With their bombing run complete, the Iranian jets conducted a deception operation, which allowed them to exit the Kuwaiti airspace and land at a predetermined spot in Iran.

“After the bombing, we carried out a deception maneuver… They were unable to track or intercept us,” the pilots recalled.

One of the pilots who took part in the operation said that he saw American military equipment being destroyed for as long as he could maintain visual contact following the strike. Additionally, he noted that no one had been worried about equipment shortages and that all Iranian Air Force personnel had been in mourning for the girl students who were killed in a school in the southern city of Minab during attacks by the US and Israeli forces. 

“We never assumed we would return,” he recalled.

The Commander concluded that the mission lasted about 50 minutes and that only a few people knew the strike was planned. “Iran and the Iranian people are our first priority, and our own lives come last. If necessary, we will strike the enemy again.”

Notably, when the F-5 Tiger II strike on a Kuwaiti base was reported in April 2026, observers had expressed amusement at the fact that an Iranian second-generation fighter jet was able to penetrate the Kuwaiti airspace and bomb the strategic Camp Buehring military base despite a layered air defense.

Given that these aircraft are over five decades old, no one expected Tehran to employ these jets during the war, much less use them for penetrating and bombing US military bases in nearby Gulf countries. Therefore, the mission’s success could be credited, at least in part, to the US and Kuwaiti confidence in the Iranian Air Force’s binding limitations.

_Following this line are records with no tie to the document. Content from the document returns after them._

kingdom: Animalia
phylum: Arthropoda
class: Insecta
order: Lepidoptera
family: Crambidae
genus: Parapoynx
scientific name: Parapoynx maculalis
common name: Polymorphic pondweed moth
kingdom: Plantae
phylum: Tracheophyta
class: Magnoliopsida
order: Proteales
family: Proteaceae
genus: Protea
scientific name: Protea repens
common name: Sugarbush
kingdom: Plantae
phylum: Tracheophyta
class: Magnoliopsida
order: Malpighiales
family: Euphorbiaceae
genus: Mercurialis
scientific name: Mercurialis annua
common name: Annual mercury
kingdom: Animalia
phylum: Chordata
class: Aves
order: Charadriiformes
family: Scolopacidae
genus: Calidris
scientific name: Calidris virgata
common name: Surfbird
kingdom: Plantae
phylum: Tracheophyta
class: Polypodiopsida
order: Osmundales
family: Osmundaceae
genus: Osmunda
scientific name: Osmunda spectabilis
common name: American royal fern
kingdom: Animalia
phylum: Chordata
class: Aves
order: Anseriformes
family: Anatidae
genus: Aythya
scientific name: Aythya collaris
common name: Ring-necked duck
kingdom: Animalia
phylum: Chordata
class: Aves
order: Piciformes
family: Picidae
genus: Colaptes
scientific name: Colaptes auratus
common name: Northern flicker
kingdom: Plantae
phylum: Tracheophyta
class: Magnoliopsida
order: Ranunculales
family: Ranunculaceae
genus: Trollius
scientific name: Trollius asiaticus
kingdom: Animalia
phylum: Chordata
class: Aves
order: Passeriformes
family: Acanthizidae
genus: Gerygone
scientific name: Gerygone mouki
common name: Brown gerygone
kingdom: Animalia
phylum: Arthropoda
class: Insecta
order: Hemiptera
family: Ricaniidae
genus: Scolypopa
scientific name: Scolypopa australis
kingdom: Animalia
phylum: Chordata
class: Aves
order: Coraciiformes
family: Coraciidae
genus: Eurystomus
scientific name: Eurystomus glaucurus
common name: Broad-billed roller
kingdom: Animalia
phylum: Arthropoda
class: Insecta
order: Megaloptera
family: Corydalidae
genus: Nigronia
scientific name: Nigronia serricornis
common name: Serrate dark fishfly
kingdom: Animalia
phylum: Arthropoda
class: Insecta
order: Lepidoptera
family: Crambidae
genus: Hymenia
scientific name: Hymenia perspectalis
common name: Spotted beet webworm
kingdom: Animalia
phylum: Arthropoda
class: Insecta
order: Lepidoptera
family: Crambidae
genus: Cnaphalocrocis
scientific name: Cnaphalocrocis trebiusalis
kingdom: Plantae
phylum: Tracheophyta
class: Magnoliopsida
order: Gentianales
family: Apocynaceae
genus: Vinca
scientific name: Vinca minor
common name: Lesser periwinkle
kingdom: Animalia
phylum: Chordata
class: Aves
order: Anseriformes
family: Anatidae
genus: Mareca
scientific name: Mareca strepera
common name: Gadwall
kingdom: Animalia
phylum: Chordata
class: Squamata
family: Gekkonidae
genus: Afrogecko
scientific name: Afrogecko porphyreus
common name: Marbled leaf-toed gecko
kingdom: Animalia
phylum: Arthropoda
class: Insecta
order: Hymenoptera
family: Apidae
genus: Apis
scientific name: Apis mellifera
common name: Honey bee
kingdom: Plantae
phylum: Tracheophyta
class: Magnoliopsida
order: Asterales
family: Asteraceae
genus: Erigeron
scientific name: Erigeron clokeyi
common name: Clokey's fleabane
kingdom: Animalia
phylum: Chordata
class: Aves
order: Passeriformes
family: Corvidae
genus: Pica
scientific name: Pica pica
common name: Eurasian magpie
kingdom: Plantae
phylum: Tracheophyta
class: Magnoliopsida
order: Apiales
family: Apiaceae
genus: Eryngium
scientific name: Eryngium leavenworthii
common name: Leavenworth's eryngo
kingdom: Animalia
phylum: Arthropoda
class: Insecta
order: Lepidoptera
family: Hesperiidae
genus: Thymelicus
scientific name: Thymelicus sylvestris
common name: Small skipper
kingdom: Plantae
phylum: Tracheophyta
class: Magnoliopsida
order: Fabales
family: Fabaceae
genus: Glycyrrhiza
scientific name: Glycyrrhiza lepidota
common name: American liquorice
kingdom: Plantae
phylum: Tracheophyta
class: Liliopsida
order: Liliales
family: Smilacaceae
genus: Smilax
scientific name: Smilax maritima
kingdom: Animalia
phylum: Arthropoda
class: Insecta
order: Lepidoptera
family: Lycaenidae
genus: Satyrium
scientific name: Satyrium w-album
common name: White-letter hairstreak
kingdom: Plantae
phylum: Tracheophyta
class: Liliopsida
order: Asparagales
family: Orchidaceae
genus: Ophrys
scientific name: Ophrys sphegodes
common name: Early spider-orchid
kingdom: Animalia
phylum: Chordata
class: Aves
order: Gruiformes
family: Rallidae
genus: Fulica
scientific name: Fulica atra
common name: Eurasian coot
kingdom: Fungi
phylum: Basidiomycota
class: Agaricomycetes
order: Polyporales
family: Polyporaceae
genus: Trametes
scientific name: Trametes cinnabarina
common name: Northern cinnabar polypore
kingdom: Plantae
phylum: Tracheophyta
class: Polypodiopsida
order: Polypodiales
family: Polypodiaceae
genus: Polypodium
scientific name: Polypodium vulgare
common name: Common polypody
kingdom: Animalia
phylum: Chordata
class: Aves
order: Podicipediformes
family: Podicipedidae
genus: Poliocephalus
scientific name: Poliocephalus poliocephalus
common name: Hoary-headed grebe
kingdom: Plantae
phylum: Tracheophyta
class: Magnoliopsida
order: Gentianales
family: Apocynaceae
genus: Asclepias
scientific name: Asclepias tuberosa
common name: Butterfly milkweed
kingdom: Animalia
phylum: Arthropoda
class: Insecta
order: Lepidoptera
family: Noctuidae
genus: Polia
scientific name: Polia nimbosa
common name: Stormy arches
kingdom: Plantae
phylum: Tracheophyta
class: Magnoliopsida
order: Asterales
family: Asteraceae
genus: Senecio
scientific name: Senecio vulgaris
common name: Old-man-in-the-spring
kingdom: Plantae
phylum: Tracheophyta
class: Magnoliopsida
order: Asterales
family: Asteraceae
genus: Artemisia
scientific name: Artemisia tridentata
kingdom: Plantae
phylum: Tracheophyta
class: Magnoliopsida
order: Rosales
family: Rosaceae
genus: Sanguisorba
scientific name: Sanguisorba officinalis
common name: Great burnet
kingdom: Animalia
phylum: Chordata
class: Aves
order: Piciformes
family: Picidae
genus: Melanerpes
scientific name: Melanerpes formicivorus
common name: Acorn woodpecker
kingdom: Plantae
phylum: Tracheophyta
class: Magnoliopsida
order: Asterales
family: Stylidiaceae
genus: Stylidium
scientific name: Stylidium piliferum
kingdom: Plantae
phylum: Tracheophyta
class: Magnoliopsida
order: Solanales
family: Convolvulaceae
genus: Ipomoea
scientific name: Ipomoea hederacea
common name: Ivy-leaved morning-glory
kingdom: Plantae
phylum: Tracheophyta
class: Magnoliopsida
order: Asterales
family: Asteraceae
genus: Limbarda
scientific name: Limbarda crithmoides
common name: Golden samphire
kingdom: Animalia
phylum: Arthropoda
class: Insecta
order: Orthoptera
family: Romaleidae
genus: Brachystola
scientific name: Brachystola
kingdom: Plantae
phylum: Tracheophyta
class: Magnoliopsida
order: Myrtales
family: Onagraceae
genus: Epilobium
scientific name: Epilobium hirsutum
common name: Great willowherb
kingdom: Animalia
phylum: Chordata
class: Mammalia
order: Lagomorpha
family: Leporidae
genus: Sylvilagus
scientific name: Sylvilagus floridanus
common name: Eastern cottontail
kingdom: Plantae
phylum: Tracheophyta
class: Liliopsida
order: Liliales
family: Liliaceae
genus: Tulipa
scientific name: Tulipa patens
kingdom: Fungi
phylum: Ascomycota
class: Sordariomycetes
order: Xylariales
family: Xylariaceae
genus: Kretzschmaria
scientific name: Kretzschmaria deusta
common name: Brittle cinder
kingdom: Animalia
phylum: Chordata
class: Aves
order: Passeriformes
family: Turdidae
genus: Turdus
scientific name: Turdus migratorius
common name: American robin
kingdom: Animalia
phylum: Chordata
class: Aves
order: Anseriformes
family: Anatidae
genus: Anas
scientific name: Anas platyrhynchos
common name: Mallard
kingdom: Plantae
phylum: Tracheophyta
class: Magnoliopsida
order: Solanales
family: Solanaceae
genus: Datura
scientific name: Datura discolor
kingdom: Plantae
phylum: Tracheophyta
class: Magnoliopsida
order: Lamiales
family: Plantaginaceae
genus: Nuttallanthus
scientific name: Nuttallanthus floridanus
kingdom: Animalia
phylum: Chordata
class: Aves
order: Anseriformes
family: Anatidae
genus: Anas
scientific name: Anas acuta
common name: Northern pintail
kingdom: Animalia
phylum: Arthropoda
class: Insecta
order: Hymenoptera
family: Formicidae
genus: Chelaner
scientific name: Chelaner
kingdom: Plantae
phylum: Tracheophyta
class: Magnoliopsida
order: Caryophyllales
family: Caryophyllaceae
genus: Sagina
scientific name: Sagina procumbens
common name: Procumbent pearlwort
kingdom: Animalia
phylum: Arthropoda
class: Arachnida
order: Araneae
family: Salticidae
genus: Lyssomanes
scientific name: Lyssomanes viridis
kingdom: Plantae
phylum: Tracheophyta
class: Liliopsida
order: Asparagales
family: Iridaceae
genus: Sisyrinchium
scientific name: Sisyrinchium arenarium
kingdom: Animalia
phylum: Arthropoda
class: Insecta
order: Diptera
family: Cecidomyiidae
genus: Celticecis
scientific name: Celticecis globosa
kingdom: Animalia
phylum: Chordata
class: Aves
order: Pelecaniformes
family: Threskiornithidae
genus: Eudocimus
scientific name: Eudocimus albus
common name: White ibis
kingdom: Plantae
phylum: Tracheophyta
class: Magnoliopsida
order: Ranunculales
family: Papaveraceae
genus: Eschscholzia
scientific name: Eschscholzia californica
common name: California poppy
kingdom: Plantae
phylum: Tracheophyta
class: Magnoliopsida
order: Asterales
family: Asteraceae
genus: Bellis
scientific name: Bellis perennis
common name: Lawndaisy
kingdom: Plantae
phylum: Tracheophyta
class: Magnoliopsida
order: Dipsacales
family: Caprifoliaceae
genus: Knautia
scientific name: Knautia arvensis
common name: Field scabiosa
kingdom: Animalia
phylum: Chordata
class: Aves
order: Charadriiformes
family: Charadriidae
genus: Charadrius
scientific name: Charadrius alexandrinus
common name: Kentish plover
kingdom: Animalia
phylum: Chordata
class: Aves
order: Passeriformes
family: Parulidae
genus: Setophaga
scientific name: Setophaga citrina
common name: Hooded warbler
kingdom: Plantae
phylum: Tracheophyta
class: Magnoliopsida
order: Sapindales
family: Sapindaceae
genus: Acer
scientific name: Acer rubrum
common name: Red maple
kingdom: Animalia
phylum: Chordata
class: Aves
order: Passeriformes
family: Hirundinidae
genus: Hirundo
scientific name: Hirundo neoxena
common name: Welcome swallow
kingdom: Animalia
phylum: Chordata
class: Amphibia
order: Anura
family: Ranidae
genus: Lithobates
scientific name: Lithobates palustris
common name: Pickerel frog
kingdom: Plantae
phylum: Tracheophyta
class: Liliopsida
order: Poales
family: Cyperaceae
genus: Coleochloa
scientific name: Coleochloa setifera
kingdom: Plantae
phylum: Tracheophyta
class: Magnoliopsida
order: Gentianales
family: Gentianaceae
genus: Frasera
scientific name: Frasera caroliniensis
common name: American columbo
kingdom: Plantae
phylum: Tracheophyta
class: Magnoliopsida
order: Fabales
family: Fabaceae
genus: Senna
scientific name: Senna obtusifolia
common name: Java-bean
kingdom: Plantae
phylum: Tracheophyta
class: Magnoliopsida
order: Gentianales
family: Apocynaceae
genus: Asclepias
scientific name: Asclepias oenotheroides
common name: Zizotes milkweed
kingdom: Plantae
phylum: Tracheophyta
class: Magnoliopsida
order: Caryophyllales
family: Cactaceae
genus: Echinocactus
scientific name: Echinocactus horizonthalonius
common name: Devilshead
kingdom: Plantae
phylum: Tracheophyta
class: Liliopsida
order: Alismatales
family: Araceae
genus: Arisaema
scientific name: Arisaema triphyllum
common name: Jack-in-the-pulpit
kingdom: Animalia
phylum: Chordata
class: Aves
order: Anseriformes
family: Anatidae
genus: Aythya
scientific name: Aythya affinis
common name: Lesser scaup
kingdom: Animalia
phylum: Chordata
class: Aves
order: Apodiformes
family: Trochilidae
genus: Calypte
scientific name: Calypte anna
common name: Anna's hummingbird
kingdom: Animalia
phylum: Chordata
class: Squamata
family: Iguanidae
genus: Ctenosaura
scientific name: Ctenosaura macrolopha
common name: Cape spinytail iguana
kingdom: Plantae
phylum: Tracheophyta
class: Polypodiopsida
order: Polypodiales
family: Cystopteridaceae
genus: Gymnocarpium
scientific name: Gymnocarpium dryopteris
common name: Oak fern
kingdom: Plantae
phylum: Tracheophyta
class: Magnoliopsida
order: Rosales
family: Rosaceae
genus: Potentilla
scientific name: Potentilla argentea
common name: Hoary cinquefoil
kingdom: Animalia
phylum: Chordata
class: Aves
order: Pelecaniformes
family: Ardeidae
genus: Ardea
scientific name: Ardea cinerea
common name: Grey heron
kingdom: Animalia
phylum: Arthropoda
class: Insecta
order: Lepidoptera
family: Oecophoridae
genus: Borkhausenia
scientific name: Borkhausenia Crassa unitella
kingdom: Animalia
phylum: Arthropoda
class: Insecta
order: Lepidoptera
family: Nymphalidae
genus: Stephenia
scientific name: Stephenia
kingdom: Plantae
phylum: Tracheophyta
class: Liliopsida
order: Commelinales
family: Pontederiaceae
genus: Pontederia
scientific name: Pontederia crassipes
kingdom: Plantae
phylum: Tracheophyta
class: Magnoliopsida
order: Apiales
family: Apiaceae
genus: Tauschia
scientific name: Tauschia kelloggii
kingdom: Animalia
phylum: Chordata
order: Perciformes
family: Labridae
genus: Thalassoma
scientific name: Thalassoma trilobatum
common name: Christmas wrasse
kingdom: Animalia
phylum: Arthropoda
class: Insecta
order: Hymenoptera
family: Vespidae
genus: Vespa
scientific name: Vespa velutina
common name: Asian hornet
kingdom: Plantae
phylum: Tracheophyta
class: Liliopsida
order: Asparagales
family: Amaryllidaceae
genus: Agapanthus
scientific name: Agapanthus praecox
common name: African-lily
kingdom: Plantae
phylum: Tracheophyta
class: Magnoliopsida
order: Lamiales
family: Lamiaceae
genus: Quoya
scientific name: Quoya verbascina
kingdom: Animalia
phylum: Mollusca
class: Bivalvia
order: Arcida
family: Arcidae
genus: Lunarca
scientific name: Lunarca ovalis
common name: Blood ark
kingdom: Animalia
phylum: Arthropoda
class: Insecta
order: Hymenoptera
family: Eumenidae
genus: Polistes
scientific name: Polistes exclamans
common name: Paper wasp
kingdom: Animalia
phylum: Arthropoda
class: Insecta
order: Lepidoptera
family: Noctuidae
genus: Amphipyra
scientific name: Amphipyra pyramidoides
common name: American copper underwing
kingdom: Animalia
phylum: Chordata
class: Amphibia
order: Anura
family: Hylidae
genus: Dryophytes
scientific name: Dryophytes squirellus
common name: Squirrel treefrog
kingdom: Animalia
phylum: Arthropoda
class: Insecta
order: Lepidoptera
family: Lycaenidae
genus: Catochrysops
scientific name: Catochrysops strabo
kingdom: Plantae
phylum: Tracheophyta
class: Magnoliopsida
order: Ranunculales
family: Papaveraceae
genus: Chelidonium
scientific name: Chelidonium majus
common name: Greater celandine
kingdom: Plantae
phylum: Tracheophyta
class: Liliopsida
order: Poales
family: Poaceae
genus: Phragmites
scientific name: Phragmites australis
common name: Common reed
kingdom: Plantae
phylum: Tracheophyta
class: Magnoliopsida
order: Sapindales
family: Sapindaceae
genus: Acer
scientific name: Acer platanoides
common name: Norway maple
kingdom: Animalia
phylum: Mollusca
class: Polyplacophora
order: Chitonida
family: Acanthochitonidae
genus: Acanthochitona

At the same time, the mission exposed the vulnerability of the US layered defense network, which had otherwise been projected as impenetrable. The F-5s bypassed Patriot systems and short-range air defense networks that were expected to create overlapping interception zones. While Patriots are optimized for ballistic missile defense, shorter-range air defense systems could, in an ideal situation, have detected and downed low-flying jets.

Experts have since noted that although technological supremacy is crucial in modern combat, it can be undermined by factors such as pilot skill, improvisation, timing, route selection, deception, and enemy complacency. The Iranian pilots, in fact, demonstrated that mere platform prestige is not enough for survival in contested airspace. 

The latest revelations from the pilots sparked social media discourse, with several netizens and observers drawing parallels between the mission and the film Top Gun, and lauding the daring mission, while others, critical of Iran, dismissed it as mere propaganda.

An Iranian-American journalist, Borzou Daragahi, quoted the video of the interview to ask, “Meanwhile, where are the pilots that the US allegedly rescued from Isfahan?” He was referring to the crew of the F-15E that were downed by Iran and then rescued by the US military in a high-stakes operation.

Interestingly, a video of an Iranian F-4 Phantom allegedly flying at very low altitude over the Persian Gulf was posted to X by a Tehran-based netizen. “This video was released back in 2015 by an Iranian F-4 Phantom pilot. They were training at low altitude over the Persian Gulf. Iranians have been getting ready for a day like this for years,” the user wrote.

These claims, like the testimony of the three pilots who purportedly bombed the base with their F-5 Tiger IIs, could not be independently verified. However, if it happened the way they described, it is proof that experienced pilots in older aircraft could still penetrate modern layered defenses through tactics rather than technology. 

At last, the mission is the vindication of the dialogue: “It’s not the plane, it’s the pilot.”